The company was thrust into the spotlight of the crypto industry this week when its CEO, Aaron Kaplan, testified at a House of Representatives hearing and supported the regulation of cryptocurrencies under securities laws and the SEC, in stark contrast to other vocal industry advocates.
On June 15, Blockchain Association advisor Marissa Koppel stated that the group had filed a Freedom of Information Act (FOIA) request with the SEC to obtain documents and communications related to Prometheum.
In a series of tweets, Koppel said she was “suspicious” that Prometheum was approved as a Special Purpose Broker-Dealer (SPBD) for digital assets “in the midst of aggressive SEC enforcement.”
Koppel was also skeptical about how Kaplan was able to testify at a congressional hearing on industry rules.
2/ The CEO somehow gets a seat in front of Congress and argues that Prometheum represents the compliant path for digital assets.
And they’ve paid $1.5+ million in sales commissions to a Chinese-affiliated entity with quite the regulatory track record.
— Marisa Tashman Coppel (@MTCoppel) June 15, 2023
FOIA requests are submissions by members of the public to U.S. federal agencies that can request records on any topic, in this case SEC information about Prometheum.
At a House hearing on June 13, Kaplan said his firm did not receive any “further benefits from the Securities and Exchange Commission” in the interrogation of Representative Mike Flood.
Flood explicitly lays out why Prometheum’s claims that their SPBD approval is evidence of a… pic.twitter.com/yCDDKHiLea
— Alexander Grieve (@AlexanderGrieve) June 13, 2023
Former SEC and FINRA Officer
Meanwhile, others have expressed suspicion about the Prometheum team’s past, noting that some of them are former employees of the SEC and the Financial Industry Regulatory Authority (FINRA).

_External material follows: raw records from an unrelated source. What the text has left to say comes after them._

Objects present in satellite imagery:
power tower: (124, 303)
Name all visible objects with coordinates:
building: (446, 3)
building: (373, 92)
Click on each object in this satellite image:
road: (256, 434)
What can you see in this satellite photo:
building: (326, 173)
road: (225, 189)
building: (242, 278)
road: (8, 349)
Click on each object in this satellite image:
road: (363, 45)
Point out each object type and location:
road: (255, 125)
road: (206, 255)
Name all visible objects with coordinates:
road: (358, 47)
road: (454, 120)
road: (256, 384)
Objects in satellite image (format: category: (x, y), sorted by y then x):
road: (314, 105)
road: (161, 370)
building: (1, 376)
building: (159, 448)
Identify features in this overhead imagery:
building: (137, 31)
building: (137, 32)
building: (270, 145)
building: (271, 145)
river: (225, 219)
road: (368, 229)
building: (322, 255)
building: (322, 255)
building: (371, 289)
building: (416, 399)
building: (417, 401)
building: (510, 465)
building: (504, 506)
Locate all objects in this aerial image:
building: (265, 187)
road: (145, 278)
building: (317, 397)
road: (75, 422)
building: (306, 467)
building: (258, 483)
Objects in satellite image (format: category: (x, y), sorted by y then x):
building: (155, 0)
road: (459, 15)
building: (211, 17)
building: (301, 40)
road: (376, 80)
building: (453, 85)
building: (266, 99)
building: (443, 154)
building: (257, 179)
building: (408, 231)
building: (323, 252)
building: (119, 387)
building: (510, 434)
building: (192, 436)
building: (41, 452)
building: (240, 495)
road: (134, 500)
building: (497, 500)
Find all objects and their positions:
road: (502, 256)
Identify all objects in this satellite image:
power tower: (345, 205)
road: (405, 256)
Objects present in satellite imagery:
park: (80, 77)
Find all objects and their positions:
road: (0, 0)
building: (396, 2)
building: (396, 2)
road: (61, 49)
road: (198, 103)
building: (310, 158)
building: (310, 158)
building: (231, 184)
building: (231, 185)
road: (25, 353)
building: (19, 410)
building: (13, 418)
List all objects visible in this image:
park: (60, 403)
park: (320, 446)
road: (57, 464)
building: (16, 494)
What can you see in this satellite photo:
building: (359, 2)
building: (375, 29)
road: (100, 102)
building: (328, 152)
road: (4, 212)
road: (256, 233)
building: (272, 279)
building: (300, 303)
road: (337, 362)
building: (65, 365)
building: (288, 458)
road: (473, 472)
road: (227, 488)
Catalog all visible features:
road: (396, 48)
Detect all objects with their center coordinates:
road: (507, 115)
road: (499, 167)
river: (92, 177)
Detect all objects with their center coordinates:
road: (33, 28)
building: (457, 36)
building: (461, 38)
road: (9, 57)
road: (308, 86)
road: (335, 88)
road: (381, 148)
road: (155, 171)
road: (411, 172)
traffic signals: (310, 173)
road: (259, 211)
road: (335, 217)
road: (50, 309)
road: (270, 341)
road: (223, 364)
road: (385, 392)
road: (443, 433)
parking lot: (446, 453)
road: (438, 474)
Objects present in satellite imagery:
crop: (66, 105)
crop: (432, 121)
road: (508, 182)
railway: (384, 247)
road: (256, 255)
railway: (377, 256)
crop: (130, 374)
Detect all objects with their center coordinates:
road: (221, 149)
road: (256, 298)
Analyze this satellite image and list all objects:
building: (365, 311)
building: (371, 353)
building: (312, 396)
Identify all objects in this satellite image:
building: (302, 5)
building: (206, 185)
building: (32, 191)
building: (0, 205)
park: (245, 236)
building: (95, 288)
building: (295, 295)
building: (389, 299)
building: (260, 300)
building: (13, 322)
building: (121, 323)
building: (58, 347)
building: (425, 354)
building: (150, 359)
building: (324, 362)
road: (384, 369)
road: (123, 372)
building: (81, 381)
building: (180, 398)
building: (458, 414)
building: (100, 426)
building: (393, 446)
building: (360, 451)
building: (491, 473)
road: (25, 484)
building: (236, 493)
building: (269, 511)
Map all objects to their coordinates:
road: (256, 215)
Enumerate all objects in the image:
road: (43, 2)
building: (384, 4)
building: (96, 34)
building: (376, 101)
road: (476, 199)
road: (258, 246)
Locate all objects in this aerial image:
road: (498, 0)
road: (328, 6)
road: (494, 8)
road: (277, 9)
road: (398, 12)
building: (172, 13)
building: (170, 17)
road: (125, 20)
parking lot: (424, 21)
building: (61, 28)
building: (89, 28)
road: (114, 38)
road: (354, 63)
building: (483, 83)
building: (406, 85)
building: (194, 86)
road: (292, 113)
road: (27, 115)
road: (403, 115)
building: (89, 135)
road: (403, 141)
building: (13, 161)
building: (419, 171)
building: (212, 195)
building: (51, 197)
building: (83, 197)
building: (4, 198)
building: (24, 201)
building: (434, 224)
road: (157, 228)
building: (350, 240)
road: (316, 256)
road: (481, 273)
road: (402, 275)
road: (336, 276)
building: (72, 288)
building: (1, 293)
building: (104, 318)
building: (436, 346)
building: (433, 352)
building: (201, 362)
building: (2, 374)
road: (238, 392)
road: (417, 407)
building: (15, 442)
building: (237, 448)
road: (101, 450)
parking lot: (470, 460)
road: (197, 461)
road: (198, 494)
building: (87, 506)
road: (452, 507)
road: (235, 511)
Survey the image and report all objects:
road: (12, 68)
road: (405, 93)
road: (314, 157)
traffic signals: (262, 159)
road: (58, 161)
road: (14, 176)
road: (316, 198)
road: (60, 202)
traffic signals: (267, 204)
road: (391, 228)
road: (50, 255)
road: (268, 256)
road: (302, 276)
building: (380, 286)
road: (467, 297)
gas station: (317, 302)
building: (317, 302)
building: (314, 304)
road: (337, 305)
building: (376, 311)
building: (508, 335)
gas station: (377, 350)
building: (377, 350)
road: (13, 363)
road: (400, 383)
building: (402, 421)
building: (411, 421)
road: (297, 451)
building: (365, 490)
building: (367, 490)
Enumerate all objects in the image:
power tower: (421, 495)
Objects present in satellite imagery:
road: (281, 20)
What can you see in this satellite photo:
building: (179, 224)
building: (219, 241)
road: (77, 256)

Prometheum Chief Compliance Officer Joseph Zangri was an SEC lawyer in the mid to late 1990s. In addition, in May 2021, Rosemary Fanelli, the company’s chief regulator, joined the company after nearly 14 years in senior positions at FINRA, the U.S. securities industry’s self-regulatory organization.
Prometheum’s co-founders and co-CEOs Aaron and Benjamin Kaplan are also slightly separated from former SEC employees. The Kaplans are lawyers for the law firm Gusrae Kaplan, which claims it was created by “the former chief prosecutor of the U.S. Securities and Exchange Commission’s Enforcement Division.”
Who look alot like these guys: https://t.co/MPQjKH0GbL pic.twitter.com/bcu4sgcv7s
— Matt Walsh (@MattWalshInBos) June 14, 2023
Gusrae Kaplan co-founder Martin H. Kaplan is also the chairman of Prometheum.
However, it is not uncommon for crypto companies to hire former regulators.
After a lawsuit from the SEC Binance. The US has hired former SEC co-director George Kanellos as a lawyer. The newly appointed general counsel for stablecoin issuer Circle has experience in many government positions, including the US Treasury and the Commodity Futures Trading Commission.